Job Description
Job Title: Senior HCC Risk Adjustment Coder
Department: Risk Adjustment and Quality
Effective Date: Sept. 9, 2023
Reports to: Risk Adjustment Manger
Direct Reports: None
FLSA: Exempt Working Conditions: Normal, no adverse or hazardous conditions.
To abstract information and assign ICD-9/10 CM codes from provider documentation and report data using specific software. This position will participate in internal & external record audits as directed and monitor systems and medical records to ensure they are current and provider documentation conforms to regulatory and procedural requirements. Coders work remotely but are required to conduct and attend local onsite trainings/audits/chart reviews at provider offices.
Position Responsibilities:
Abstract coding information from EMR or handwritten medical charts effectively and efficiently. Provide feedback to Risk Adjustment Manager for provider education.
Assist with required training in regards to regulations for coding medical documentation.
Ensure that the codes are supported following Medicare and ICD-10-CM guidelines.
Train and educate the Coding Department and Physicians as needed.
Requirements:
Follow Risk Adjustment Data Abstraction Rules.
Effectively utilize integrity and consultative skills to maintain excellent interpersonal relationships with the client, various departments and at all levels of the organization.
Must have strong analytical, problem solving and research skills and the ability to utilize creative thinking.
Must be detail oriented, and have the ability to work independently with highly confidential information per HIPAA regulations with minimal supervision.
Manage and tracking of multiple tasks in an efficient manner to ensure completion of all assigned projects.
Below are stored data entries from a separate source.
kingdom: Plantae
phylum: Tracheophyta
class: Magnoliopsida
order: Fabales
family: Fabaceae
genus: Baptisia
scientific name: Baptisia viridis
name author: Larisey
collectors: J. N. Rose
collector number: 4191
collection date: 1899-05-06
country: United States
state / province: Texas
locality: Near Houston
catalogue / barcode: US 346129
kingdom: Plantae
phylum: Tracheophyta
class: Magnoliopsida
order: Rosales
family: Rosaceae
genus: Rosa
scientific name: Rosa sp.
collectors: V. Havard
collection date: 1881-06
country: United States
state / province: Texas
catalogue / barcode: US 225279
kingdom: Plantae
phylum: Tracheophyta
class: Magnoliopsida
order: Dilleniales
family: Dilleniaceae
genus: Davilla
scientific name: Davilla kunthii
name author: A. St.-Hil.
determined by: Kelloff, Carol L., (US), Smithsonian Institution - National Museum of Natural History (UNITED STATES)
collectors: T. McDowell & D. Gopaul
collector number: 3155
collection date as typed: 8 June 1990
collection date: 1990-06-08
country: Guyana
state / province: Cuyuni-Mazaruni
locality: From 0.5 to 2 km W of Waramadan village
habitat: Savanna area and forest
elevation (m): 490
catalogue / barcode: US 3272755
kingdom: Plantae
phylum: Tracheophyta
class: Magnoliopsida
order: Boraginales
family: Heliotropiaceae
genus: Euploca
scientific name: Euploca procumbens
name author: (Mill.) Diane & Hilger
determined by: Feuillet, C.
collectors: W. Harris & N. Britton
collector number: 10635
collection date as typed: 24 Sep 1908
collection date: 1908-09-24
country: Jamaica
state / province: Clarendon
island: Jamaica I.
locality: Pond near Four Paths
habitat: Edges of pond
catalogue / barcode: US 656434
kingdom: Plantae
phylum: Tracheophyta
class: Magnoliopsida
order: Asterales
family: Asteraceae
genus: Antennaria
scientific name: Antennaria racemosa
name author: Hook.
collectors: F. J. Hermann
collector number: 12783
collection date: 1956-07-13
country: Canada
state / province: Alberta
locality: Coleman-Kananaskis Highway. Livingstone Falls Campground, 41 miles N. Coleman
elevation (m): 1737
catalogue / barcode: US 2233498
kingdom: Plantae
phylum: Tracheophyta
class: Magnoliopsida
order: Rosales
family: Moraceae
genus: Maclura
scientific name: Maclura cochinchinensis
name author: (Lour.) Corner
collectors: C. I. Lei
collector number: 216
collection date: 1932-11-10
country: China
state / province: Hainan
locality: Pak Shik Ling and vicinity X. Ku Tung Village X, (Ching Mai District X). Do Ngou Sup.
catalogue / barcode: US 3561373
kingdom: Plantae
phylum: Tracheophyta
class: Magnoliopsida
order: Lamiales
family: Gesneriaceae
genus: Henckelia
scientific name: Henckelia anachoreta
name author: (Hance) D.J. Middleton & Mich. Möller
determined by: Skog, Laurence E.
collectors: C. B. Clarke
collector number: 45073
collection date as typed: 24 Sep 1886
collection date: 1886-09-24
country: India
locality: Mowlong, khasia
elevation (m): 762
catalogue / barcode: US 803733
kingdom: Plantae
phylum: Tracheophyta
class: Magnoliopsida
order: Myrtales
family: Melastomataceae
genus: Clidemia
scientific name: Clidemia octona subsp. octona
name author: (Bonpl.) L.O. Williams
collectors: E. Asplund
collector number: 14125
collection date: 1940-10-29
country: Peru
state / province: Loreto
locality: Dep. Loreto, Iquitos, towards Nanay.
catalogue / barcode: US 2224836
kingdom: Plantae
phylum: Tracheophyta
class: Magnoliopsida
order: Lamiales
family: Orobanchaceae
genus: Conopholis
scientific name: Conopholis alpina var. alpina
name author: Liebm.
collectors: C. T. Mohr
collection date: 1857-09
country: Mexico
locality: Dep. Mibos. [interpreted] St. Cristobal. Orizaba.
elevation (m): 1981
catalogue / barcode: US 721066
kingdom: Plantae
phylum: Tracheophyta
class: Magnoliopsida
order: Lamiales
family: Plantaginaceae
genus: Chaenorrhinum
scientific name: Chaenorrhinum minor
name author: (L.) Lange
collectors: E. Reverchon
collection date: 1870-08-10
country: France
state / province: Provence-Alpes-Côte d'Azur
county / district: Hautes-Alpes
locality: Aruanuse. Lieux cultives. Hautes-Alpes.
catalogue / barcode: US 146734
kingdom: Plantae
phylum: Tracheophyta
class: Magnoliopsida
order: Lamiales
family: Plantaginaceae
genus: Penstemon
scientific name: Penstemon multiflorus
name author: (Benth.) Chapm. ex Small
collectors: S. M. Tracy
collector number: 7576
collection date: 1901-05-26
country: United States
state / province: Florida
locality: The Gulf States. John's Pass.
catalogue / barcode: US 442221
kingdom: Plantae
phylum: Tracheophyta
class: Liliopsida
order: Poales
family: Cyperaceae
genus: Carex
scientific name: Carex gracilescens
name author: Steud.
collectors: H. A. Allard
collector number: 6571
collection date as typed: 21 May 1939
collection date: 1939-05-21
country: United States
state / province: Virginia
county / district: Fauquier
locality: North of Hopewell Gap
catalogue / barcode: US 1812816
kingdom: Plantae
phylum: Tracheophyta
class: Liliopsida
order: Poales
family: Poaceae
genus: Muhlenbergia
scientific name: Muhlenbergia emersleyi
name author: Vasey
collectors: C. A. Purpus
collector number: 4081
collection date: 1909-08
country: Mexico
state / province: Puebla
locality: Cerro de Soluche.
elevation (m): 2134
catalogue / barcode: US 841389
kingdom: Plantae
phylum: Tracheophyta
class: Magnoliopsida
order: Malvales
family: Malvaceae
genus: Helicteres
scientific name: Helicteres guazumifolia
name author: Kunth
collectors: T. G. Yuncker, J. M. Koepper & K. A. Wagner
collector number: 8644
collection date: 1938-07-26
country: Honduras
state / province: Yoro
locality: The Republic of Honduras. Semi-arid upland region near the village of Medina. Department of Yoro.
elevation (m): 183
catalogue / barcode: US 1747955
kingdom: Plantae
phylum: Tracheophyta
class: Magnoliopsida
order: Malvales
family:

Comply with all internal policies and procedures.
Interacts face-to-face, over the phone and in writing with strong and polished professional communication skills.
Must have a hard-wired internet connection (wireless not acceptable).
Special projects and other duties as assigned.
MUST RESIDE IN SOUTHERN CALIFORNIA
Experience & Education
MUST be certified through either the AAPC of AHIMA. (Apprenticeship designations are not accepted).
Acceptable credentials would be CPC, CRC, RHIT, CCS OR CCS-P.
2 years of auditing experience.
Working knowledge and experience with systems such as EMRs, billing systems, abstraction platforms, etc.
Team Member must be able to work from home and be independent in their coding skills
Familiarity of state and federal laws, professional standards, and accreditation standards is necessary.
Training program development and presentation skills preferred.
Advanced Excel experience.
Outlook: Ability to manage emails and schedule and attend meetings.
Knowledge of medical terminology, human anatomy/physiology.
Working expertise of fundamental principles of writing and grammar, including proper report and correspondence format, correct spelling and proper word usage, grammar, punctuation, and sentence structure.